Kim Davis sits at home with the "piles" of letters she received from supporters (Liberty Counsel)

Defiant Kentucky clerk Kim Davis, who is expected to return to work on Monday following her release from jail, is currently resting at home in the wake of a national controversy over her refusal to issue same-sex marriage licenses.

Davis, speaking through her attorneys at the Liberty Counsel, said in a statement on Wednesday from her home in Rowan County, Kentucky, that she is "deeply moved" by those who have prayed for her throughout her battle to abstain from granting licenses for gay unions.

She also said that she loves God, people and her work, and that she hopes "we will continue to respect these values and that America remains a place where all three can live in harmony."

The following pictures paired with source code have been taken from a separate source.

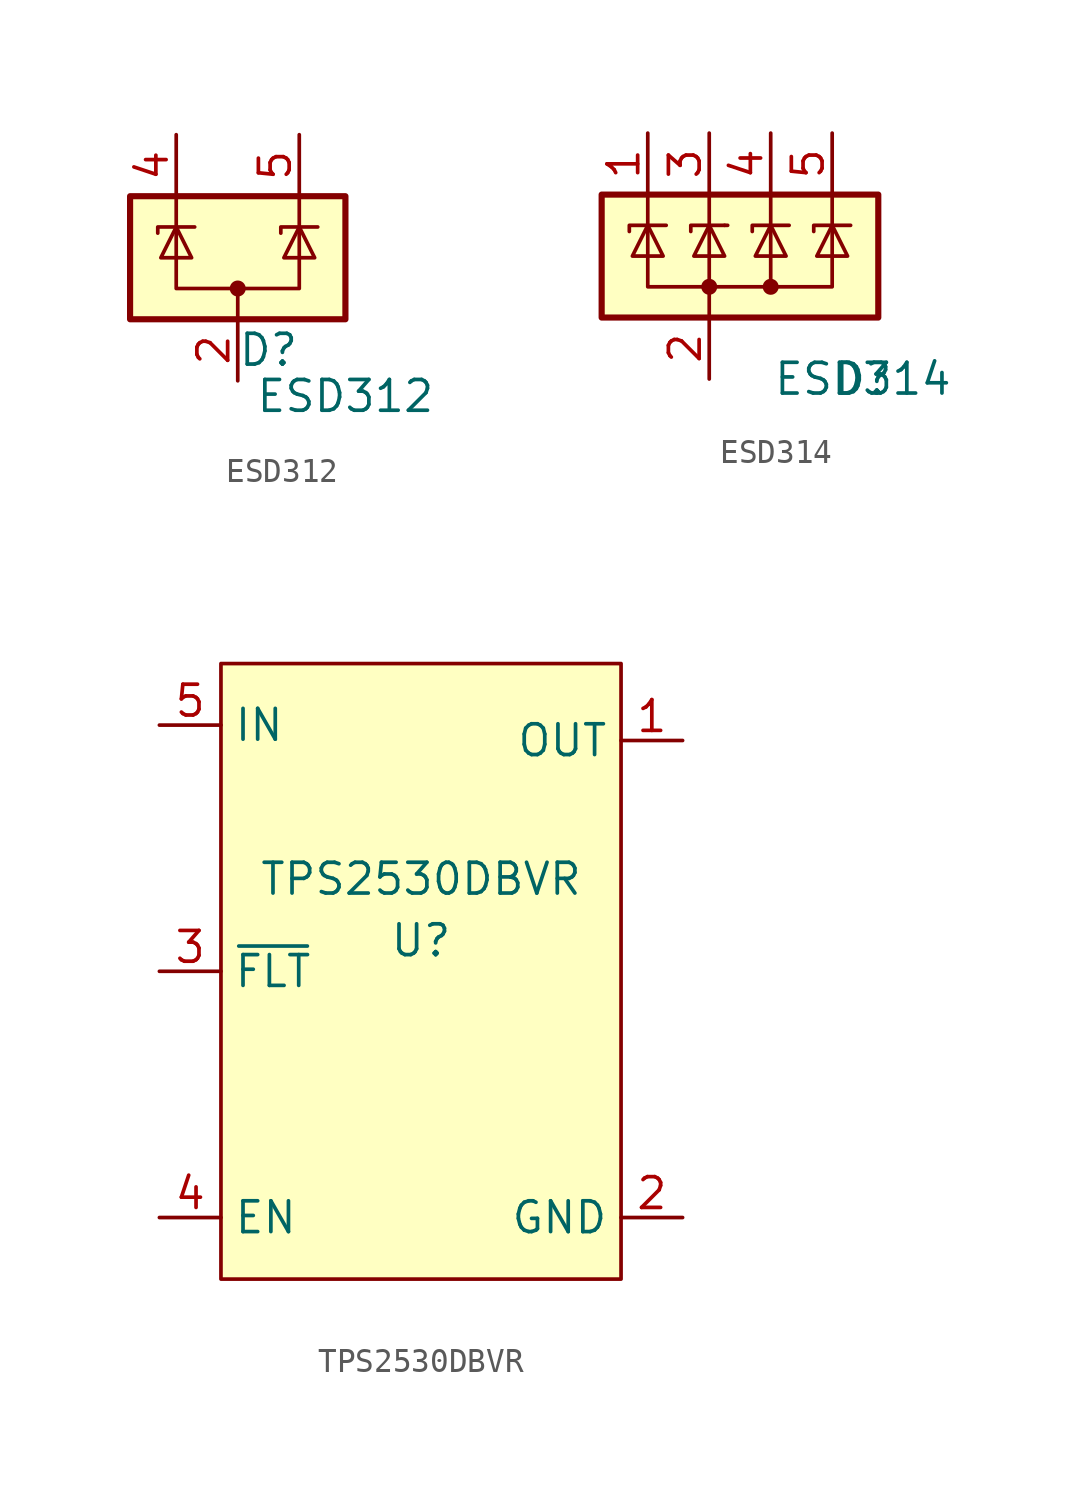
<source format=kicad_sym>
(kicad_symbol_lib
  (version 20211014)
  (generator kicad_symbol_editor)
  (symbol "ESD312"
    (pin_names hide)
    (property "Reference" "D"
      (at 1.27 -3.81 0)
      (effects (font (size 1.27 1.27))))
    (property "Value" "ESD312"
      (at 4.445 -5.715 0)
      (effects (font (size 1.27 1.27))))
    (symbol "ESD312_0_0"
      (pin passive line (at 0 -5.08 90) (length 2.54) (name "GND" (effects (font (size 1.27 1.27)))) (number "2" (effects (font (size 1.27 1.27))))))
    (symbol "ESD312_0_1"
      (rectangle (start -4.445 2.54) (end 4.445 -2.54) (stroke (width 0.254) (type default) (color 0 0 0 0)) (fill (type background)))
      (circle (center 0 -1.27) (radius 0.254) (stroke (width 0) (type default) (color 0 0 0 0)) (fill (type outline)))
      (polyline (pts (xy -2.54 2.54) (xy -2.54 1.27)) (stroke (width 0) (type default) (color 0 0 0 0)) (fill (type none)))
      (polyline (pts (xy 0 -1.27) (xy 0 -2.54)) (stroke (width 0) (type default) (color 0 0 0 0)) (fill (type none)))
      (polyline (pts (xy 2.54 2.54) (xy 2.54 1.27)) (stroke (width 0) (type default) (color 0 0 0 0)) (fill (type none)))
      (polyline (pts (xy -3.302 1.016) (xy -3.302 1.27) (xy -1.905 1.27) (xy -1.778 1.27)) (stroke (width 0) (type default) (color 0 0 0 0)) (fill (type none)))
      (polyline (pts (xy -2.54 1.27) (xy -2.54 -1.27) (xy 2.54 -1.27) (xy 2.54 1.27)) (stroke (width 0) (type default) (color 0 0 0 0)) (fill (type none)))
      (polyline (pts (xy -2.54 1.27) (xy -1.905 0) (xy -3.175 0) (xy -2.54 1.27)) (stroke (width 0) (type default) (color 0 0 0 0)) (fill (type none)))
      (polyline (pts (xy 1.778 1.016) (xy 1.778 1.27) (xy 3.175 1.27) (xy 3.302 1.27)) (stroke (width 0) (type default) (color 0 0 0 0)) (fill (type none)))
      (polyline (pts (xy 2.54 1.27) (xy 1.905 0) (xy 3.175 0) (xy 2.54 1.27)) (stroke (width 0) (type default) (color 0 0 0 0)) (fill (type none))))
    (symbol "ESD312_1_1"
      (pin passive line (at -2.54 5.08 270) (length 2.54) (name "I/O1" (effects (font (size 1.27 1.27)))) (number "4" (effects (font (size 1.27 1.27)))))
      (pin passive line (at 2.54 5.08 270) (length 2.54) (name "I/O2" (effects (font (size 1.27 1.27)))) (number "5" (effects (font (size 1.27 1.27)))))))
  (symbol "ESD314"
    (pin_names
      (offset 0) hide)
    (property "Reference" "D"
      (at 6.35 -5.08 0)
      (effects (font (size 1.27 1.27))))
    (property "Value" "ESD314"
      (at 6.35 -5.08 0)
      (effects (font (size 1.27 1.27))))
    (symbol "ESD314_0_0"
      (pin passive line (at 0 -5.08 90) (length 2.54) (name "GND" (effects (font (size 1.27 1.27)))) (number "2" (effects (font (size 1.27 1.27))))))
    (symbol "ESD314_0_1"
      (rectangle (start -4.445 2.54) (end 6.985 -2.54) (stroke (width 0.254) (type default) (color 0 0 0 0)) (fill (type background)))
      (circle (center 0 -1.27) (radius 0.254) (stroke (width 0) (type default) (color 0 0 0 0)) (fill (type outline)))
      (polyline (pts (xy -2.54 2.54) (xy -2.54 1.27)) (stroke (width 0) (type default) (color 0 0 0 0)) (fill (type none)))
      (polyline (pts (xy 0 -1.27) (xy 0 -2.54)) (stroke (width 0) (type default) (color 0 0 0 0)) (fill (type none)))
      (polyline (pts (xy 0 -1.27) (xy 0 1.27)) (stroke (width 0) (type default) (color 0 0 0 0)) (fill (type none)))
      (polyline (pts (xy 0 2.54) (xy 0 1.27)) (stroke (width 0) (type default) (color 0 0 0 0)) (fill (type none)))
      (polyline (pts (xy 0.635 1.27) (xy 0.762 1.27)) (stroke (width 0) (type default) (color 0 0 0 0)) (fill (type none)))
      (polyline (pts (xy 2.54 2.54) (xy 2.54 1.27)) (stroke (width 0) (type default) (color 0 0 0 0)) (fill (type none)))
      (polyline (pts (xy 5.08 2.54) (xy 5.08 1.27)) (stroke (width 0) (type default) (color 0 0 0 0)) (fill (type none)))
      (polyline (pts (xy 0.635 1.27) (xy -0.762 1.27) (xy -0.762 1.016)) (stroke (width 0) (type default) (color 0 0 0 0)) (fill (type none)))
      (polyline (pts (xy 5.08 1.27) (xy 5.08 -1.27) (xy 2.54 -1.27)) (stroke (width 0) (type default) (color 0 0 0 0)) (fill (type none)))
      (polyline (pts (xy -3.302 1.016) (xy -3.302 1.27) (xy -1.905 1.27) (xy -1.778 1.27)) (stroke (width 0) (type default) (color 0 0 0 0)) (fill (type none)))
      (polyline (pts (xy -2.54 1.27) (xy -2.54 -1.27) (xy 2.54 -1.27) (xy 2.54 1.27)) (stroke (width 0) (type default) (color 0 0 0 0)) (fill (type none)))
      (polyline (pts (xy -2.54 1.27) (xy -1.905 0) (xy -3.175 0) (xy -2.54 1.27)) (stroke (width 0) (type default) (color 0 0 0 0)) (fill (type none)))
      (polyline (pts (xy 0.635 0) (xy -0.635 0) (xy 0 1.27) (xy 0.635 0)) (stroke (width 0) (type default) (color 0 0 0 0)) (fill (type none)))
      (polyline (pts (xy 1.778 1.016) (xy 1.778 1.27) (xy 3.175 1.27) (xy 3.302 1.27)) (stroke (width 0) (type default) (color 0 0 0 0)) (fill (type none)))
      (polyline (pts (xy 2.54 1.27) (xy 1.905 0) (xy 3.175 0) (xy 2.54 1.27)) (stroke (width 0) (type default) (color 0 0 0 0)) (fill (type none)))
      (polyline (pts (xy 4.318 1.016) (xy 4.318 1.27) (xy 5.715 1.27) (xy 5.842 1.27)) (stroke (width 0) (type default) (color 0 0 0 0)) (fill (type none)))
      (polyline (pts (xy 5.08 1.27) (xy 4.445 0) (xy 5.715 0) (xy 5.08 1.27)) (stroke (width 0) (type default) (color 0 0 0 0)) (fill (type none)))
      (circle (center 2.54 -1.27) (radius 0.254) (stroke (width 0) (type default) (color 0 0 0 0)) (fill (type outline))))
    (symbol "ESD314_1_1"
      (pin passive line (at -2.54 5.08 270) (length 2.54) (name "I/O1" (effects (font (size 1.27 1.27)))) (number "1" (effects (font (size 1.27 1.27)))))
      (pin passive line (at 0 5.08 270) (length 2.54) (name "I/O2" (effects (font (size 1.27 1.27)))) (number "3" (effects (font (size 1.27 1.27)))))
      (pin passive line (at 2.54 5.08 270) (length 2.54) (name "I/O3" (effects (font (size 1.27 1.27)))) (number "4" (effects (font (size 1.27 1.27)))))
      (pin passive line (at 5.08 5.08 270) (length 2.54) (name "I/O4" (effects (font (size 1.27 1.27)))) (number "5" (effects (font (size 1.27 1.27)))))))
  (symbol "TPS2530DBVR"
    (property "Reference" "U"
      (at 0 1.27 0)
      (effects (font (size 1.27 1.27))))
    (property "Value" "TPS2530DBVR"
      (at 0 3.81 0)
      (effects (font (size 1.27 1.27))))
    (symbol "TPS2530DBVR_0_1"
      (rectangle (start -8.255 12.7) (end 8.255 -12.7) (stroke (width 0) (type default) (color 0 0 0 0)) (fill (type background))))
    (symbol "TPS2530DBVR_1_1"
      (pin power_out line (at 10.795 9.525 180) (length 2.54) (name "OUT" (effects (font (size 1.27 1.27)))) (number "1" (effects (font (size 1.27 1.27)))))
      (pin power_in line (at 10.795 -10.16 180) (length 2.54) (name "GND" (effects (font (size 1.27 1.27)))) (number "2" (effects (font (size 1.27 1.27)))))
      (pin open_collector line (at -10.795 0 0) (length 2.54) (name "~{FLT}" (effects (font (size 1.27 1.27)))) (number "3" (effects (font (size 1.27 1.27)))))
      (pin input line (at -10.795 -10.16 0) (length 2.54) (name "EN" (effects (font (size 1.27 1.27)))) (number "4" (effects (font (size 1.27 1.27)))))
      (pin power_in line (at -10.795 10.16 0) (length 2.54) (name "IN" (effects (font (size 1.27 1.27)))) (number "5" (effects (font (size 1.27 1.27))))))))
</source>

This Thursday, Sept. 3, 2015 photo made available by the Carter County Detention Center shows Kim Davis. (Carter County Detention Center via AP)

Davis also said that she is extremely grateful, and that she has been spending time with her family after being released on Tuesday.

"I am enjoying spending time with my husband, my family, and my three dogs," she said. "I have also been spending time reading boxes of letters expressing support and prayers from people around the country.”

Davis has been going through these "piles of letters" in the wake of her jailhouse release, explaining that she is absolutely overwhelmed by the massive response she received from individuals across America.

"I haven’t even made a dent in the piles of letters," Davis said. "I am overwhelmed that people took the time out of their busy lives to write and tell me that they are standing with me. Every letter has been kind and encouraging."

Kim Davis sits at home with the "piles" of letters she received from supporters (Liberty Counsel)

The clerk, who was found in contempt of court this month after repeatedly ignoring U.S. District Judge David Bunning's orders that her office began granting gay marriage licenses, said that she is encouraged to see Christians "standing strong" amid controversy.

"Standing begins on our knees. I have no doubt that God answers prayer," she said. "God is so real to me. He has transformed my life."